Show your teacher respect
When you’re in their classroom the teacher runs the show. This is just how it is. You tacitly agreed to this when you paid for the class. So-
*If you’re late don’t just run in-wait a moment and catch the teacher’s eye. They’ll indicate what you should do (ie join the class or wait until the exercise is over). Same goes for leaving early-let them know about this before the class starts and/or catch their eye again as you’re leaving.
*If you’re injured and need to sit out or modify, let the teacher know (preferably at the beginning of class).
*Allow the teacher a clear space when they are demonstrating and don’t stand directly in front of them (very distracting!)
*Try not to walk in front of the teacher as they are watching the rest of the class-it’s not always possible to avoid doing this, but I’m always impressed/appreciative of a student who “ducks” when walking in front of me
*Listen to what the teacher says and don’t talk back (this is different than asking a question, questions are fine!). What’s the point in talking back if you’ve paid good money for them to teach you how to dance? I don’t tend to spend time correcting know-it-alls because, after all, they already know everything (or think they do).
Show your classmates respect
Dance class can be a place to build camaraderie, bonding and friendship with the other students. Or not. It can also be a place to find work (I got several gigs from people who saw, knew, and liked me from class). Kind of up to you.
*Don’t block another dancer’s view of themselves. That poor dancer dragged herself out of bed 15 minutes early just so she can grab the choice head-on-to-the-mirror vantage point at the barre, and you come in just as things start and stand in front of her? Rude. At the very least, ask if she (or he) wants mirror access.

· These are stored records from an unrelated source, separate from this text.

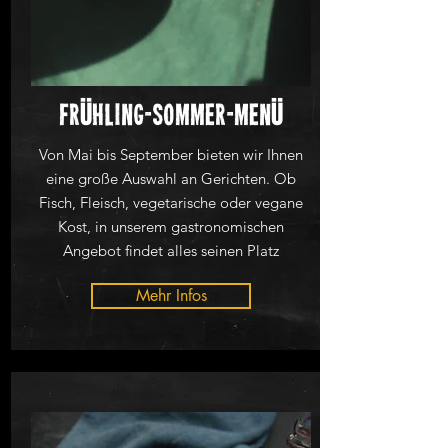
Ü
Ü
Fr
hling-Sommer-Men
Von Mai bis September bieten wir Ihnen
eine große Auswahl an Gerichten. Ob
Fisch, Fleisch, vegetarische oder vegane
Kost, in unserem gastronomischen
Angebot findet alles seinen Platz
Mehr Infos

*Don’t walk in front of someone as they start across the floor. Would you want someone to do this to you?
*Space yourself appropriately. This one takes a little practice to figure out, but generally allowing a little more space (especially if you’re unsure of what you’re doing) whenever possible is the way to go.
*Don’t go front if you don’t know what you’re doing. Ditto for going with the “first group” (unless the the teacher puts you there). You’ll get better over time, I promise, and one day get to go first.
*Don’t cut the line when moving across the floor. Grrr.
*Trade the front spot off. If you’re moving across the floor from the corner and have taken a turn as the one in front (both sides), ask if someone else in your duo/trio wants the spot. This is also a nice thing to do for center combinations too. Dancers may not take you up on it but it’s good manners to offer them the option.
*Don’t “teach” your fellow students, ie give them corrections, unless they specifically ask you to. This is a biggie for teachers and classmates. My dear friend always used to tell me how to adjust my feet and body in yoga class. In a whisper, but still-I don’t stand by them any more. Enough said.